Glazer, who courted Republicans since he announced his campaign at the last minute before filing closed, easily topped the field of five official candidates with 32.8 percent of the vote. Bonilla, backed by the unions and many of the elected Democrat officials, finished second at 24.9, while former Assemblywoman Joan Buchanan was third with 22.6 percent.
What's stunning is that Republican Michaela Hertle, who withdrew from the campaign shortly after filing closed and backed Glazer, drew 17 percent of the vote. Glazer's campaign spent plenty of money sending targeted mailers to Republicans with the message from Hertle that she had withdrawn and was supporting Glazer and there was plenty of news coverage about that fact.
In a conversation late last year with Joan Buchanan, she said that she expected this special election to be all about reaching people who always voted—the five of five elections folks. The preliminary turnout, with plenty of absentees ballots still to be counted, was about 20 percent and likely will climb to about 23 percent. That's more than double the special election earlier this year in Southern California, but the number of presumably Republican voters that ignored the flood of mail to vote for a candidate who withdrew is stunning.
Joan was elected to the San Ramon Valley school board six times, but that is non-partisan. She told me that is was notable how many voters who supported her for the school board could not back her when a (D) was behind her name.
With the May 19 opponents now decided, consider that the deluge of mail in the primary was a mere sampling. There will be no holds barred for the unions as they strive to defeat Glazer just as there will be plenty of money from unaffiliated groups backing Glazer.
It will be a real bare knuckles fight.
Switching gears entirely, when we were snow skiing a lot, Sierra at Tahoe was our favorite place—even back to when it was family owned as Sierra Ski Ranch. Although we owned a timeshare within an easy walk of Heavenly Valley, we would jump in the car and drive back over Echo Summit to Sierra for a day of skiing.
John Rice, the long-time general manager of Sierra, announced last weekend that the resort would be closing on March 16—stunningly early, but an accurate reflection of the snow level. The official snow reading that is taken monthly is in the meadow just north of the entrance road to Sierra. The resort has received about one-third of its normal snowfall.
Sierra was the first major resort to close, although it will be joined by Sugar Bowl near Donner Summit after this weekend. Sugar Bowl traditionally receives one of the deepest snow packs in the Tahoe area.
Incidentally, John earned a special spot on my list of managers who care. I met him one Christmas season when there was minimal grooming because of a low snow pack and that was opposite the normal Sierra experience.
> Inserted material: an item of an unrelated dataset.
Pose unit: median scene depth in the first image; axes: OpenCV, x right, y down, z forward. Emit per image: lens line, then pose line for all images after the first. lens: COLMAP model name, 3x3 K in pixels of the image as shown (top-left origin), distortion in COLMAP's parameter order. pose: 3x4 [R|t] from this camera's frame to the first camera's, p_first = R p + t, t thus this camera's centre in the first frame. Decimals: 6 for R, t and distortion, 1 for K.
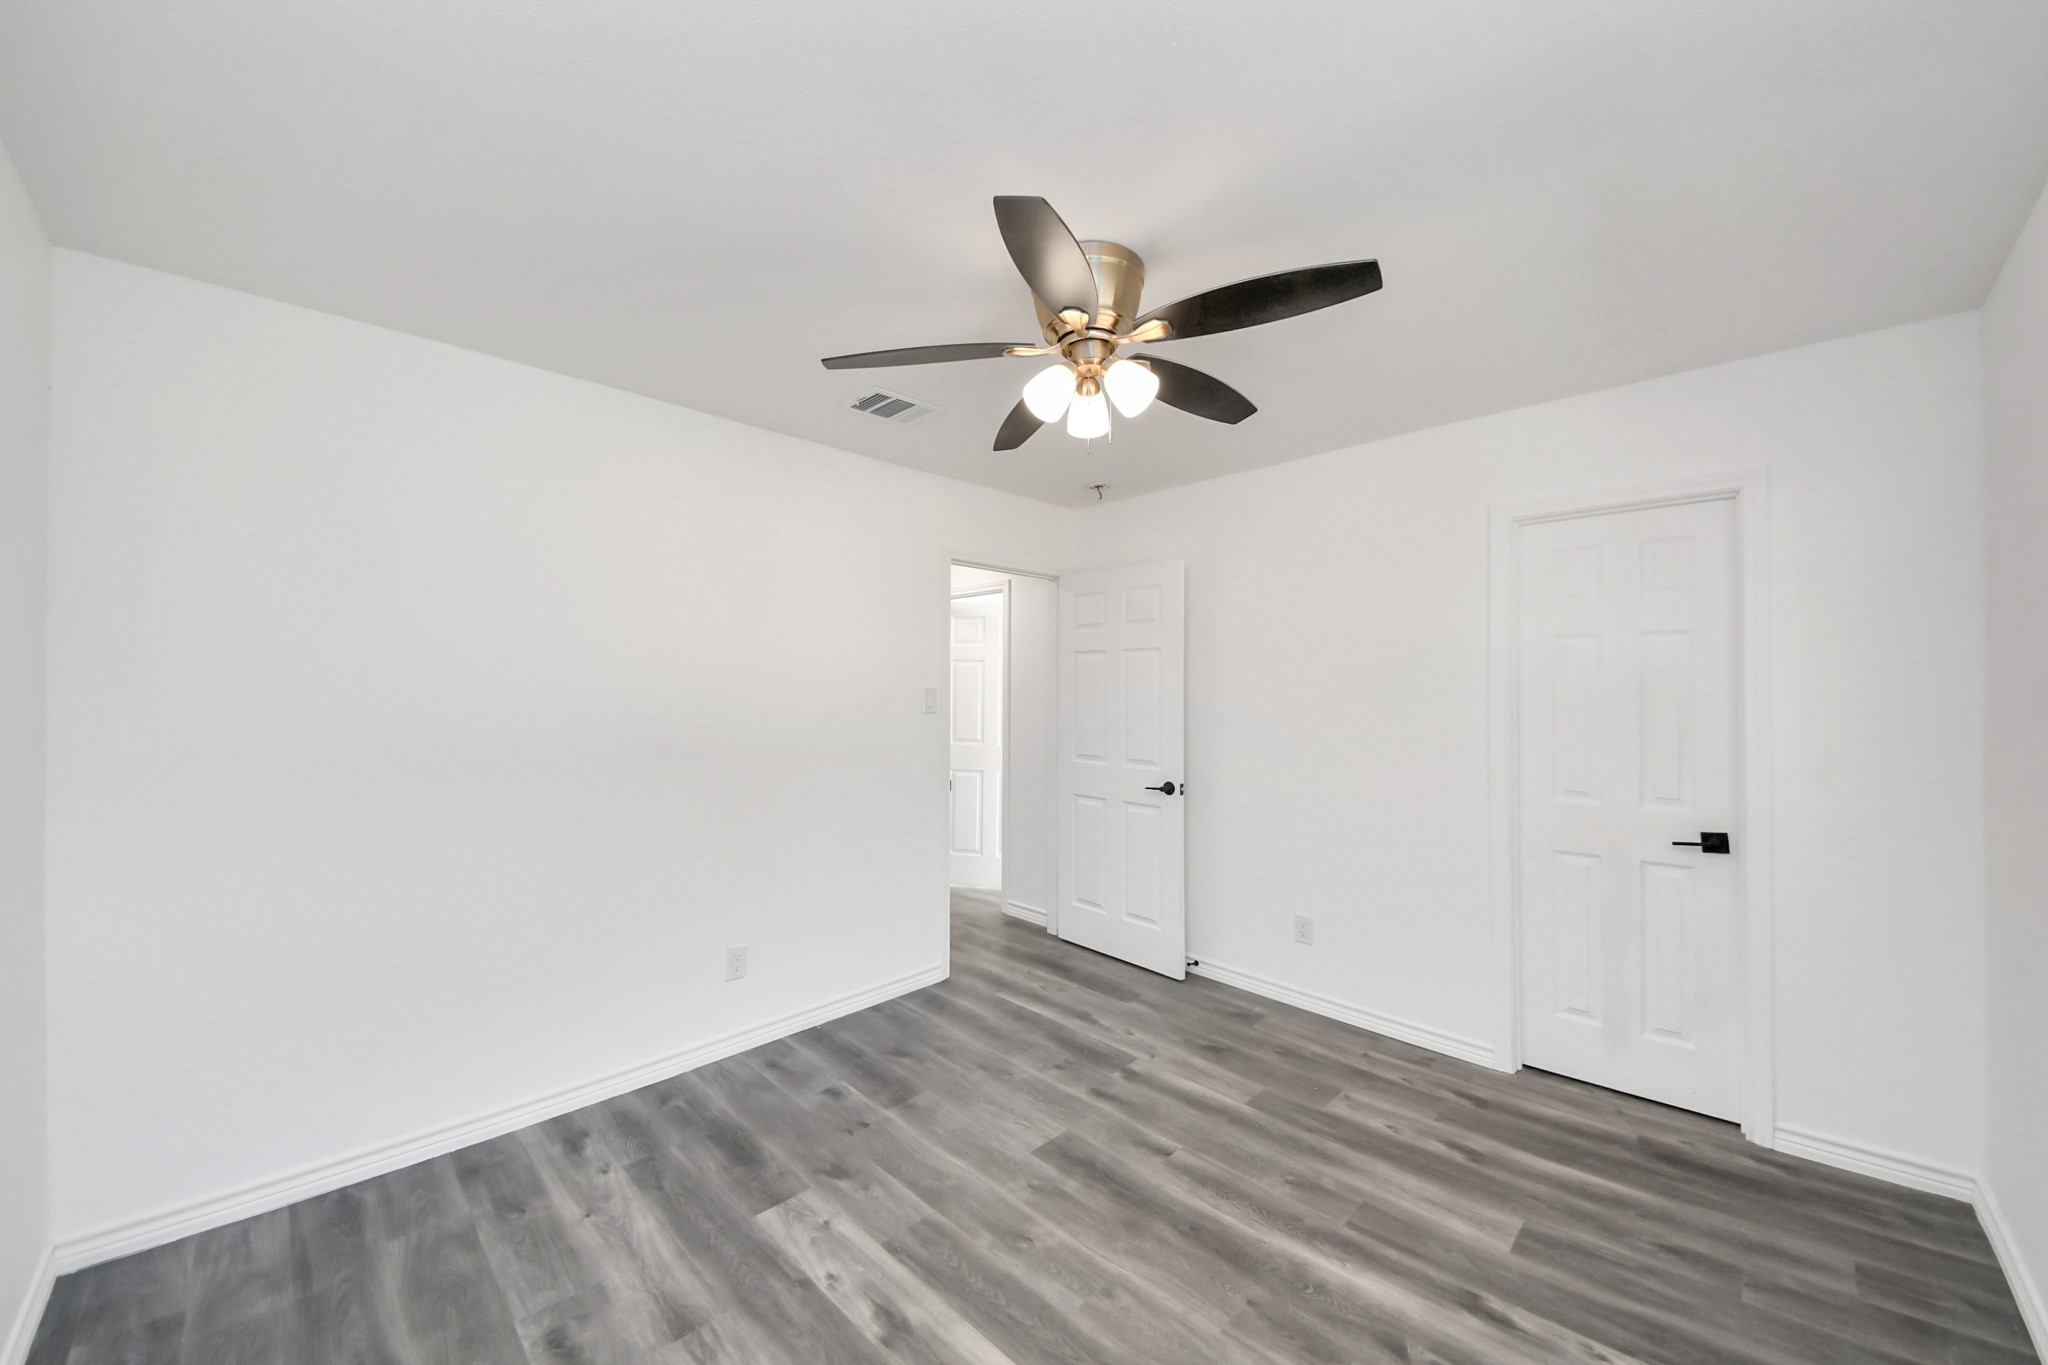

I went to the office to ask about it and he walked me down to the mountain manager's office to share my views.
A year later, when my nephew had failed to show up on the bus back from Sierra, I dialed the resort and left a voice mail for John late in the afternoon. To my pleasant surprise, he returned the call, listened to my concerns, and checked out the situation. Fortunately, my missing nephew showed up and all was well—with a major note about a senior manager who paid attention and took action.
Sadly, that's what he did when he closed—hopefully to re-open if a major storm that is not on the horizon returns.
The global warming devotees will celebrate this—I would suggest checking out the record snowfall in Boston where my oldest cousin lives and has been digging out all winter.